Hawker never did have the sense to stay quiet. “You’d do the same.”

Galba’s eyes didn’t waver. “That is the sole reason you’re in less trouble than you deserve. Go. You may return here after—” He interrupted the objection before it was spoken. “After,” he repeated, “you’ve changed clothing and dried your hair. I’m the one who will have to face Doyle’s formidable Marguerite if you die of fever.”

“I’m not going to die of—”

“Did I express a desire to discuss this? Go.”

Hawker left without a word. The hall outside was silent, but he was probably running upstairs, rather than lurking and eavesdropping.

“Mr. Paxton.” Galba’s eyes shifted to him. “I told you to sit down.”

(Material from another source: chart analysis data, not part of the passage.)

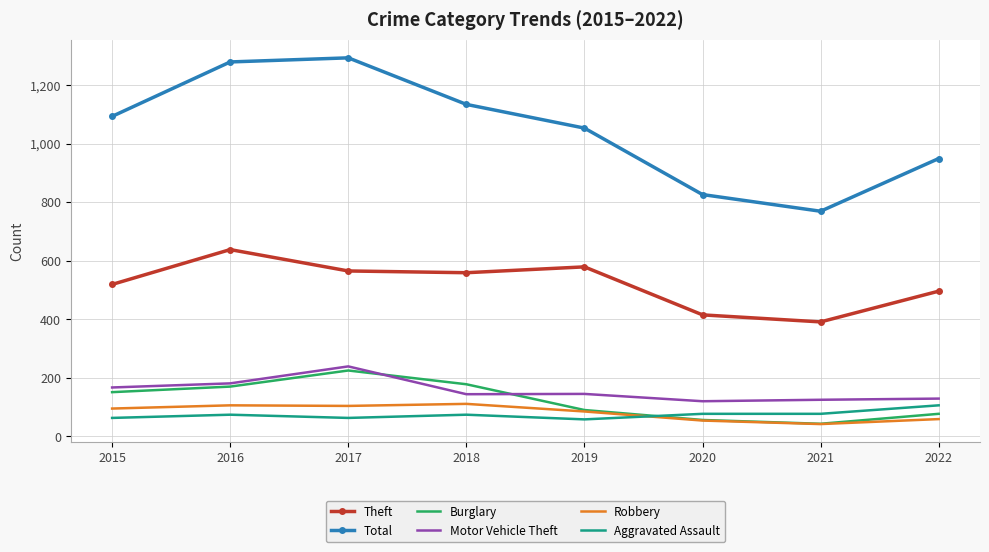

True or false: Total and Motor Vehicle Theft intersect in this chart.

False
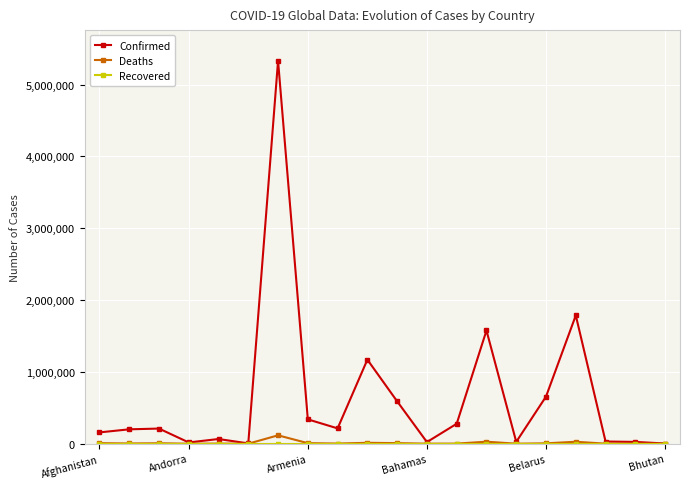

What is the highest value of the Deaths series?

116597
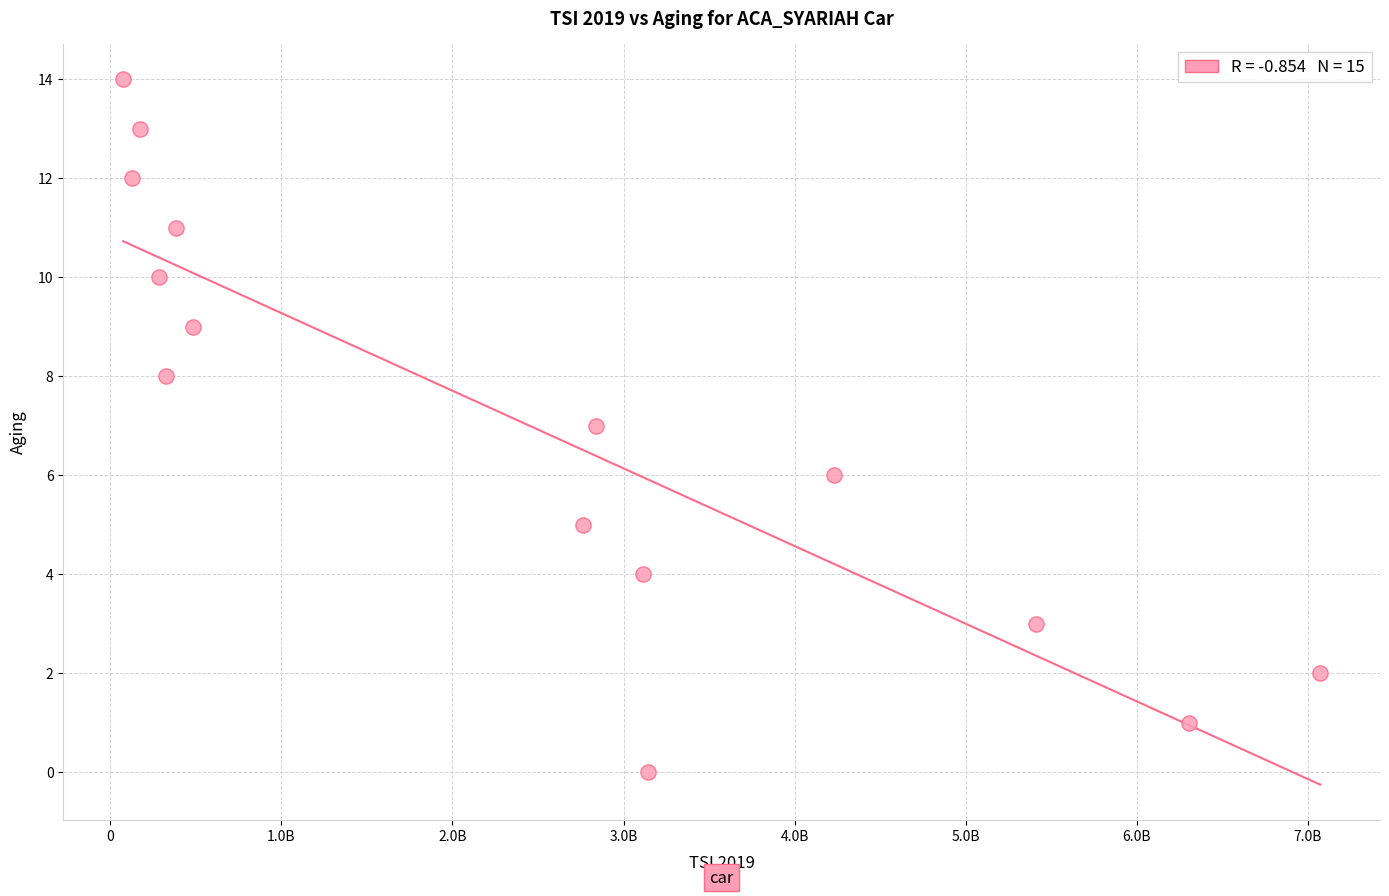

What is the range of Y values (max minus min)?

14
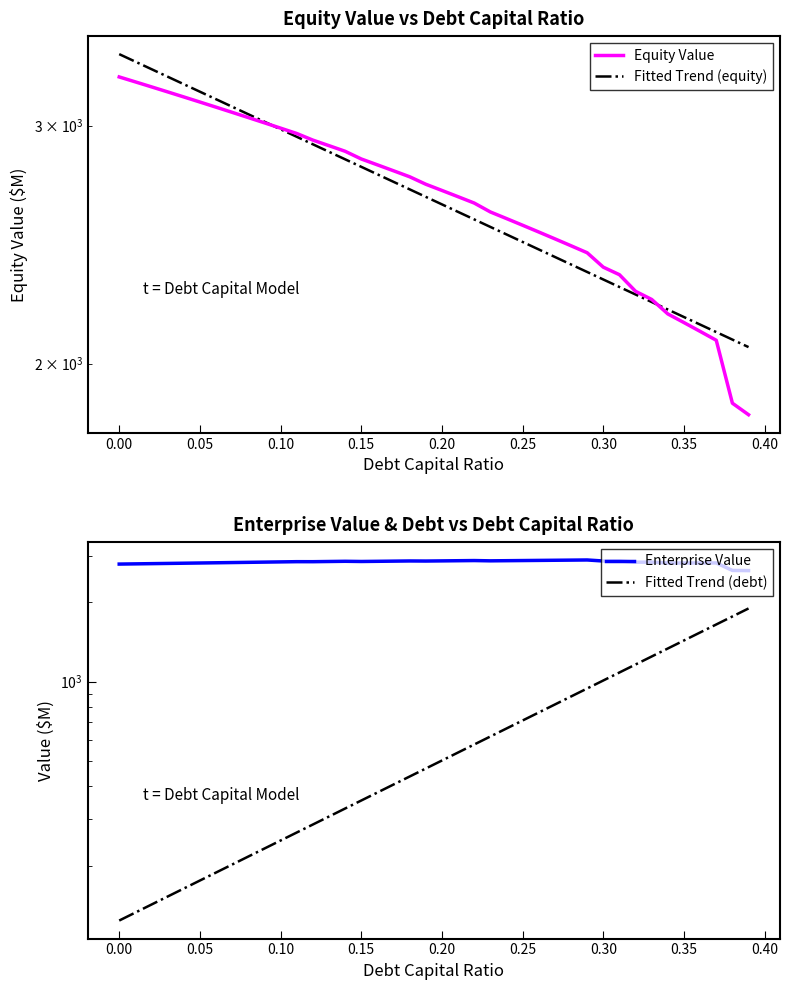

How many intersections are there between Fitted Trend (equity) and Equity Value?

2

“I’ll stand. It’ll keep me awake.”

Ten years ago, he’d faced Galba across this desk, with Doyle sitting in that same chair. He’d been fourteen and he’d told them he was Thomas Paxton. His life in the Service began with that lie. Tonight, in the same room, before the same men, that life ended. He’d come full circle.

Ironic. “I’m not Service. I don’t have to obey orders.”

“An interesting argument. I’d expected a somewhat more penitent return.” Galba removed a packet of papers from the drawer of his desk. “This doesn’t contain a resignation. Does Carruthers have it?”

“She didn’t ask for one.” His eyes no longer held a scorpion sting from the snuff mixture, but they felt gritty from tiredness. “I’ll write it out when I’m done here.”